What is the Wat Opot Children’s Community?

The Wat Opot Children’s Community (WOCC) was started as the Wat Opot Project, an AIDS hospice, in 2002, when anti-retroviral (ARV) medicines were not yet available in Cambodia. In 2004 ARV medication became available to the adult residents of Wat Opot and for the children in 2005. By 2007, the residents went from dying from the virus to being able to live productively with it and the hospice was officially closed. The Wat Opot Project was transformed into the Wat Opot Children’s Community (WOCC) in order to provide residential care for the children who were left behind after their parents or caregivers died.

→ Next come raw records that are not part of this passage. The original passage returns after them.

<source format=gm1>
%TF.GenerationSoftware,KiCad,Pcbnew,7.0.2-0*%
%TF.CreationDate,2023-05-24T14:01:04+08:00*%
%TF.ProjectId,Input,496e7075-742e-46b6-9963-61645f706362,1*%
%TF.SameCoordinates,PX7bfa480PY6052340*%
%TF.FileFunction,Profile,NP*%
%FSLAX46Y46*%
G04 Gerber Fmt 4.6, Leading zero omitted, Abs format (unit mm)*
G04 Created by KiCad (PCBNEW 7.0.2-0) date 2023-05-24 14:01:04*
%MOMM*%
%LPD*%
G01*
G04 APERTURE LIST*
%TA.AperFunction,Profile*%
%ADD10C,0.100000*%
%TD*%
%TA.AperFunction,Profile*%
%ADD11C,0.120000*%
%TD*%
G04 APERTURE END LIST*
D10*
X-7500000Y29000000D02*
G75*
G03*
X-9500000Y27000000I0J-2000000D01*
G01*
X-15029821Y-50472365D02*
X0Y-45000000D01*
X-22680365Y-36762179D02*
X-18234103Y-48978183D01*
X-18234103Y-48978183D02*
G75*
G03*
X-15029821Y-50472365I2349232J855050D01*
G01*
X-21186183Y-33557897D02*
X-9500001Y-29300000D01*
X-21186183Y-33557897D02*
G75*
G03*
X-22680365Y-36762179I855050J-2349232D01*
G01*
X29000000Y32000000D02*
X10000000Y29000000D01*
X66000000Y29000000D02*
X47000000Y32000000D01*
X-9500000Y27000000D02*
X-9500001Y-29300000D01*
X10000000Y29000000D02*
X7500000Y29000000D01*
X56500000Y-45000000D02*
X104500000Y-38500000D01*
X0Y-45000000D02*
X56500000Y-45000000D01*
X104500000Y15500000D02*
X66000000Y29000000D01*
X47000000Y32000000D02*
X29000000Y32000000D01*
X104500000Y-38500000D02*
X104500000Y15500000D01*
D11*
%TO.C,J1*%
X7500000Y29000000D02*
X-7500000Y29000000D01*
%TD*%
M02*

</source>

At that time, it was rare, and perhaps unique in Cambodia, for HIV-infected and non-infected children to live together as family, sharing homes and meals and playing together. This set an example for the community, and its effect on increasing tolerance and diminishing fear cannot be overstated. Many orphanages are simply holding tanks, where children are warehoused until they come of age. Wat Opot is a loving extended family, a place where former kids (now adults) spend their summer break and return to on holidays, sometimes bringing their own new families.

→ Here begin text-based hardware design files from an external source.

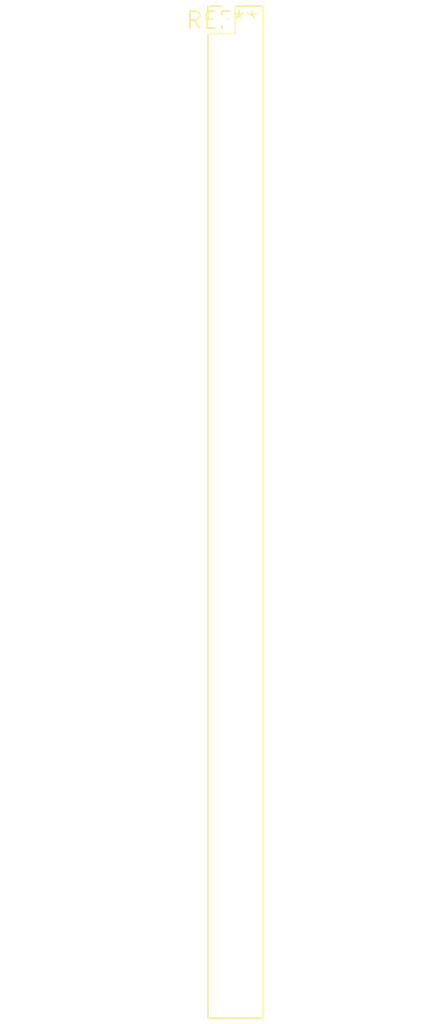
<source format=kicad_pcb>
(kicad_pcb (version 20240108) (generator pcbnew)

  (general
    (thickness 1.6)
  )

  (paper "A4")
  (layers
    (0 "F.Cu" signal)
    (31 "B.Cu" signal)
    (32 "B.Adhes" user "B.Adhesive")
    (33 "F.Adhes" user "F.Adhesive")
    (34 "B.Paste" user)
    (35 "F.Paste" user)
    (36 "B.SilkS" user "B.Silkscreen")
    (37 "F.SilkS" user "F.Silkscreen")
    (38 "B.Mask" user)
    (39 "F.Mask" user)
    (40 "Dwgs.User" user "User.Drawings")
    (41 "Cmts.User" user "User.Comments")
    (42 "Eco1.User" user "User.Eco1")
    (43 "Eco2.User" user "User.Eco2")
    (44 "Edge.Cuts" user)
    (45 "Margin" user)
    (46 "B.CrtYd" user "B.Courtyard")
    (47 "F.CrtYd" user "F.Courtyard")
    (48 "B.Fab" user)
    (49 "F.Fab" user)
    (50 "User.1" user)
    (51 "User.2" user)
    (52 "User.3" user)
    (53 "User.4" user)
    (54 "User.5" user)
    (55 "User.6" user)
    (56 "User.7" user)
    (57 "User.8" user)
    (58 "User.9" user)
  )

  (setup
    (pad_to_mask_clearance 0)
    (pcbplotparams
      (layerselection 0x00010fc_ffffffff)
      (plot_on_all_layers_selection 0x0000000_00000000)
      (disableapertmacros false)
      (usegerberextensions false)
      (usegerberattributes false)
      (usegerberadvancedattributes false)
      (creategerberjobfile false)
      (dashed_line_dash_ratio 12.000000)
      (dashed_line_gap_ratio 3.000000)
      (svgprecision 4)
      (plotframeref false)
      (viasonmask false)
      (mode 1)
      (useauxorigin false)
      (hpglpennumber 1)
      (hpglpenspeed 20)
      (hpglpendiameter 15.000000)
      (dxfpolygonmode false)
      (dxfimperialunits false)
      (dxfusepcbnewfont false)
      (psnegative false)
      (psa4output false)
      (plotreference false)
      (plotvalue false)
      (plotinvisibletext false)
      (sketchpadsonfab false)
      (subtractmaskfromsilk false)
      (outputformat 1)
      (mirror false)
      (drillshape 1)
      (scaleselection 1)
      (outputdirectory "")
    )
  )

  (net 0 "")

  (footprint "PinHeader_2x38_P2.00mm_Vertical" (layer "F.Cu") (at 0 0))

)

</source>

In addition to our young residents, WOCC continues to financially support our former child residents who are either attending trade school or university in Phnom Penh When funds permit, we can support impoverished children/young adults from the surrounding villages as they pursue an education.

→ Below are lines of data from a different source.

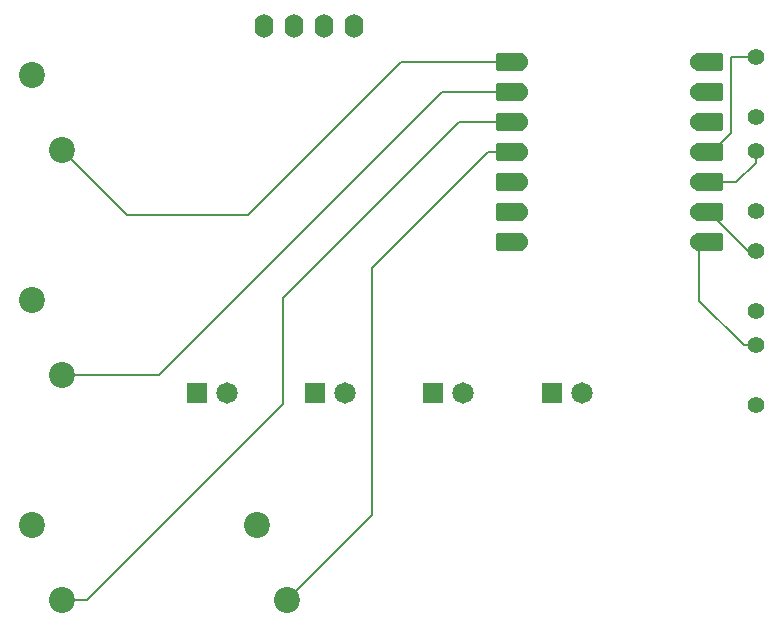
<source format=gbr>
%TF.GenerationSoftware,KiCad,Pcbnew,9.0.3*%
%TF.CreationDate,2025-07-31T16:39:17+03:00*%
%TF.ProjectId,BinaryCounter,42696e61-7279-4436-9f75-6e7465722e6b,V0.1*%
%TF.SameCoordinates,Original*%
%TF.FileFunction,Copper,L1,Top*%
%TF.FilePolarity,Positive*%
%FSLAX46Y46*%
G04 Gerber Fmt 4.6, Leading zero omitted, Abs format (unit mm)*
G04 Created by KiCad (PCBNEW 9.0.3) date 2025-07-31 16:39:17*
%MOMM*%
%LPD*%
G01*
G04 APERTURE LIST*
G04 Aperture macros list*
%AMRoundRect*
0 Rectangle with rounded corners*
0 $1 Rounding radius*
0 $2 $3 $4 $5 $6 $7 $8 $9 X,Y pos of 4 corners*
0 Add a 4 corners polygon primitive as box body*
4,1,4,$2,$3,$4,$5,$6,$7,$8,$9,$2,$3,0*
0 Add four circle primitives for the rounded corners*
1,1,$1+$1,$2,$3*
1,1,$1+$1,$4,$5*
1,1,$1+$1,$6,$7*
1,1,$1+$1,$8,$9*
0 Add four rect primitives between the rounded corners*
20,1,$1+$1,$2,$3,$4,$5,0*
20,1,$1+$1,$4,$5,$6,$7,0*
20,1,$1+$1,$6,$7,$8,$9,0*
20,1,$1+$1,$8,$9,$2,$3,0*%
G04 Aperture macros list end*
%TA.AperFunction,SMDPad,CuDef*%
%ADD10RoundRect,0.152400X1.063600X0.609600X-1.063600X0.609600X-1.063600X-0.609600X1.063600X-0.609600X0*%
%TD*%
%TA.AperFunction,ComponentPad*%
%ADD11C,1.524000*%
%TD*%
%TA.AperFunction,SMDPad,CuDef*%
%ADD12RoundRect,0.152400X-1.063600X-0.609600X1.063600X-0.609600X1.063600X0.609600X-1.063600X0.609600X0*%
%TD*%
%TA.AperFunction,ComponentPad*%
%ADD13R,1.815000X1.815000*%
%TD*%
%TA.AperFunction,ComponentPad*%
%ADD14C,1.815000*%
%TD*%
%TA.AperFunction,ComponentPad*%
%ADD15O,1.600000X2.000000*%
%TD*%
%TA.AperFunction,ComponentPad*%
%ADD16C,1.400000*%
%TD*%
%TA.AperFunction,ComponentPad*%
%ADD17C,2.200000*%
%TD*%
%TA.AperFunction,Conductor*%
%ADD18C,0.200000*%
%TD*%
G04 APERTURE END LIST*
D10*
%TO.P,U1,1,GPIO26/ADC0/A0*%
%TO.N,button1*%
X117407641Y-44742641D03*
D11*
X118242641Y-44742641D03*
D10*
%TO.P,U1,2,GPIO27/ADC1/A1*%
%TO.N,button2*%
X117407641Y-47282641D03*
D11*
X118242641Y-47282641D03*
D10*
%TO.P,U1,3,GPIO28/ADC2/A2*%
%TO.N,button3*%
X117407641Y-49822641D03*
D11*
X118242641Y-49822641D03*
D10*
%TO.P,U1,4,GPIO29/ADC3/A3*%
%TO.N,button4*%
X117407641Y-52362641D03*
D11*
X118242641Y-52362641D03*
D10*
%TO.P,U1,5,GPIO6/SDA*%
%TO.N,OLED_SDA*%
X117407641Y-54902641D03*
D11*
X118242641Y-54902641D03*
D10*
%TO.P,U1,6,GPIO7/SCL*%
%TO.N,OLED_SCL*%
X117407641Y-57442641D03*
D11*
X118242641Y-57442641D03*
D10*
%TO.P,U1,7,GPIO0/TX*%
%TO.N,unconnected-(U1-GPIO0{slash}TX-Pad7)*%
X117407641Y-59982641D03*
D11*
%TO.N,unconnected-(U1-GPIO0{slash}TX-Pad7)_1*%
X118242641Y-59982641D03*
%TO.P,U1,8,GPIO1/RX*%
%TO.N,LED1*%
X133482641Y-59982641D03*
D12*
X134317641Y-59982641D03*
D11*
%TO.P,U1,9,GPIO2/SCK*%
%TO.N,LED2*%
X133482641Y-57442641D03*
D12*
X134317641Y-57442641D03*
D11*
%TO.P,U1,10,GPIO4/MISO*%
%TO.N,LED3*%
X133482641Y-54902641D03*
D12*
X134317641Y-54902641D03*
D11*
%TO.P,U1,11,GPIO3/MOSI*%
%TO.N,LED4*%
X133482641Y-52362641D03*
D12*
X134317641Y-52362641D03*
D11*
%TO.P,U1,12,3V3*%
%TO.N,3V3*%
X133482641Y-49822641D03*
D12*
X134317641Y-49822641D03*
D11*
%TO.P,U1,13,GND*%
%TO.N,GND*%
X133482641Y-47282641D03*
D12*
X134317641Y-47282641D03*
D11*
%TO.P,U1,14,VBUS*%
%TO.N,unconnected-(U1-VBUS-Pad14)*%
X133482641Y-44742641D03*
D12*
%TO.N,unconnected-(U1-VBUS-Pad14)_1*%
X134317641Y-44742641D03*
%TD*%
D13*
%TO.P,D4,C*%
%TO.N,GND*%
X120972641Y-72742641D03*
D14*
%TO.P,D4,A*%
%TO.N,Net-(D4-PadA)*%
X123512641Y-72742641D03*
%TD*%
D13*
%TO.P,D3,C*%
%TO.N,GND*%
X110972641Y-72742641D03*
D14*
%TO.P,D3,A*%
%TO.N,Net-(D3-PadA)*%
X113512641Y-72742641D03*
%TD*%
D13*
%TO.P,D2,C*%
%TO.N,GND*%
X100972641Y-72742641D03*
D14*
%TO.P,D2,A*%
%TO.N,Net-(D2-PadA)*%
X103512641Y-72742641D03*
%TD*%
D13*
%TO.P,D1,C*%
%TO.N,GND*%
X90972641Y-72742641D03*
D14*
%TO.P,D1,A*%
%TO.N,Net-(D1-PadA)*%
X93512641Y-72742641D03*
%TD*%
D15*
%TO.P,Brd1,4,SDA*%
%TO.N,OLED_SDA*%
X104242641Y-41742641D03*
%TO.P,Brd1,3,SCL*%
%TO.N,OLED_SCL*%
X101702641Y-41742641D03*
%TO.P,Brd1,1,GND*%
%TO.N,GND*%
X96622641Y-41742641D03*
%TO.P,Brd1,2,VCC*%
%TO.N,3V3*%
X99162641Y-41742641D03*
%TD*%
D16*
%TO.P,R1,1*%
%TO.N,Net-(D1-PadA)*%
X138242641Y-73822641D03*
%TO.P,R1,2*%
%TO.N,LED1*%
X138242641Y-68742641D03*
%TD*%
D17*
%TO.P,SW2,1,1*%
%TO.N,button2*%
X79516633Y-71275582D03*
%TO.P,SW2,2,2*%
%TO.N,GND*%
X76976633Y-64925582D03*
%TD*%
D16*
%TO.P,R3,1*%
%TO.N,Net-(D3-PadA)*%
X138242641Y-57362641D03*
%TO.P,R3,2*%
%TO.N,LED3*%
X138242641Y-52282641D03*
%TD*%
%TO.P,R4,1*%
%TO.N,Net-(D4-PadA)*%
X138242641Y-49381861D03*
%TO.P,R4,2*%
%TO.N,LED4*%
X138242641Y-44301861D03*
%TD*%
D17*
%TO.P,SW4,1,1*%
%TO.N,button4*%
X98551910Y-90313709D03*
%TO.P,SW4,2,2*%
%TO.N,GND*%
X96011910Y-83963709D03*
%TD*%
D16*
%TO.P,R2,1*%
%TO.N,Net-(D2-PadA)*%
X138242641Y-65841861D03*
%TO.P,R2,2*%
%TO.N,LED2*%
X138242641Y-60761861D03*
%TD*%
D17*
%TO.P,SW1,1,1*%
%TO.N,button1*%
X79487808Y-52186611D03*
%TO.P,SW1,2,2*%
%TO.N,GND*%
X76947808Y-45836611D03*
%TD*%
%TO.P,SW3,1,1*%
%TO.N,button3*%
X79518772Y-90313709D03*
%TO.P,SW3,2,2*%
%TO.N,GND*%
X76978772Y-83963709D03*
%TD*%
D18*
%TO.N,button1*%
X79487808Y-52186611D02*
X85043838Y-57742641D01*
%TO.N,LED3*%
X138242641Y-53282641D02*
X136622641Y-54902641D01*
%TO.N,button1*%
X108242641Y-44742641D02*
X118242641Y-44742641D01*
X95242641Y-57742641D02*
X108242641Y-44742641D01*
%TO.N,LED3*%
X136622641Y-54902641D02*
X134317641Y-54902641D01*
%TO.N,button2*%
X111702641Y-47282641D02*
X117407641Y-47282641D01*
X87709700Y-71275582D02*
X111702641Y-47282641D01*
%TO.N,button3*%
X98242641Y-73742641D02*
X98242641Y-64742641D01*
%TO.N,OLED_SCL*%
X101702641Y-41980271D02*
X101702641Y-41742641D01*
X118242641Y-57442641D02*
X117165011Y-57442641D01*
%TO.N,button3*%
X98242641Y-64742641D02*
X113162641Y-49822641D01*
%TO.N,button1*%
X85043838Y-57742641D02*
X95242641Y-57742641D01*
%TO.N,OLED_SDA*%
X118242641Y-54902641D02*
X117402641Y-54902641D01*
%TO.N,LED4*%
X136180271Y-44301861D02*
X138242641Y-44301861D01*
%TO.N,button3*%
X113162641Y-49822641D02*
X118242641Y-49822641D01*
%TO.N,button4*%
X115622641Y-52362641D02*
X118242641Y-52362641D01*
%TO.N,LED4*%
X134560271Y-52362641D02*
X136180271Y-50742641D01*
%TO.N,button4*%
X105742641Y-83122978D02*
X105742641Y-62242641D01*
%TO.N,LED2*%
X138242641Y-60761861D02*
X137636861Y-60761861D01*
%TO.N,button2*%
X79516633Y-71275582D02*
X87709700Y-71275582D01*
%TO.N,LED4*%
X136180271Y-50742641D02*
X136180271Y-44301861D01*
X133482641Y-52362641D02*
X134560271Y-52362641D01*
%TO.N,button3*%
X79518772Y-90313709D02*
X81671573Y-90313709D01*
%TO.N,LED1*%
X138242641Y-68742641D02*
X137242641Y-68742641D01*
%TO.N,button4*%
X98551910Y-90313709D02*
X105742641Y-83122978D01*
%TO.N,LED3*%
X138242641Y-52282641D02*
X138242641Y-53282641D01*
%TO.N,button3*%
X81671573Y-90313709D02*
X98242641Y-73742641D01*
%TO.N,button4*%
X105742641Y-62242641D02*
X115622641Y-52362641D01*
%TO.N,LED1*%
X133482641Y-64982641D02*
X133482641Y-59982641D01*
X137242641Y-68742641D02*
X133482641Y-64982641D01*
%TO.N,LED2*%
X137636861Y-60761861D02*
X134317641Y-57442641D01*
%TD*%
M02*

</source>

Watt Opot receives children from Social Services as they are called upon to investigate vulnerable children in the Takeo Province. Home assessments are completed on each new case determining whether the child can stay with her/his family (and attend school) with some financial help or if it’s a destructive situation whereas the child’s physical or emotional health is in danger.

When a child is placed in our care every means available are used keep them in touch with their biological family including ongoing visits and evaluations to try and reunify them in the future if possible.